In that deep baritone of his,he said "there are things i should have told you a long time ago, but i didn't, because i was hoping this moment wouldn't come. I'm sorry to have treated you coldly at the pool". As i hurried to apologize for even asking such a question, he cut me off, saying something like it wasn't my fault. He spoke in a low voice so i couldn't make out the exact words.
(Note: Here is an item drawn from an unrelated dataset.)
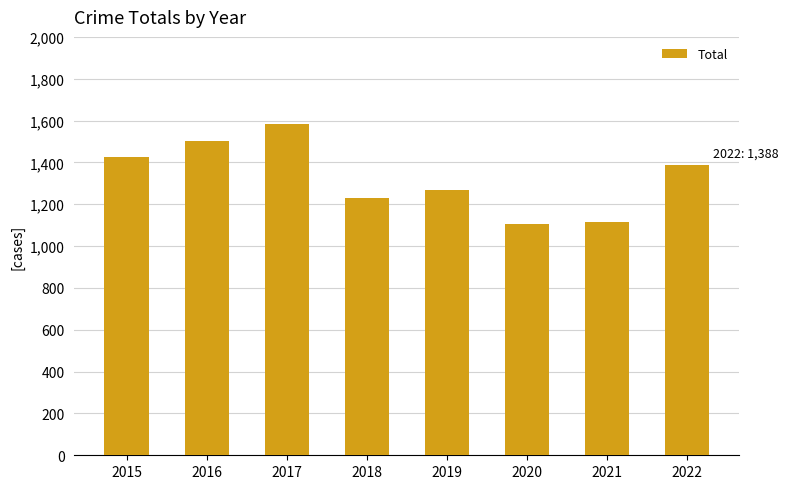

How many bars are there in total?

8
He went ahead to tell me how he was madly inlove with an American girl back in the US when he was doing his Masters degree. They dated for only 6months but he knew he wanted to spend the rest of his life with her. He asked her to marry him and she obviously loved him that much because she accepted. They had planned to come to Nigeria so he could introduce her to his family and they were both so excited. Two weeks before the day they were to come to Nigeria, they had a fight, it was the normal lovers fight and was over something so trivial but she took it too personal. He wondered what was the matter with her. But since they were running late to a friend's wedding they just got into the car and drove without talking to each other.

She broke the silence and apologized for her attitude. Said she didn't know what was wrong with her, she just seemed to always be in a mood of late. That was when it happened. A truck came out of nowhere, seemed the driver had lost control of his brakes, while Ralph who was driving tried to maneuver, it was too late as they were already so close, the truck collided with them at the side where she sat. She was badly injured though was rushed to the hospital. While the doctors battled to save her life he was informed that she was 6 weeks pregnant, and he thought, that was probably responsible for her mood earlier on. After two days in surgery, she died. Since then he hadn't been the same, he had vowed never to fall in love as a part of him died when he lost the most important person in his life and the little life that was growing inside her. He came to Nigeria days after her funeral as her parents did not want to keep the corpse for too long and has been trying to find solace, then he met me. He liked me too much that he felt he was betraying his promise to her

By the time he was done with the story, we were both crying uncontrollably. I went over to where he sat, i tried to put my hand around him to console him but he would not take it. I stayed there for as long as i could, but he wasn't coming around. He had blocked me out emotionally, and now i felt he was doing so physically too. When i couldn't take how he had closed me out, I picked my tote bag, kissed him on the forehead and walked out. Tears ran down my cheeks blurring my vision as i drove back to my house

I cried, not for what i felt for him or what we had had. But i cried for what we could have been. Maybe if we hadn't fallen for eachother we could still be together. But who am i fooling? i liked him too much i would never have been satisfied with being second fiddle even to one who wasn't alive. I tried to reach him days after and he just said he appreciated my concern and he is sorry for causing me any pain. Two weeks later he went back to the US and sent me an SMS to inform me, and wished me happiness elsewhere that he was sorry he just couldn't be the one to give me that happiness.

I was totally crushed and cried for days as i realized i had just had my heart broken for the first time.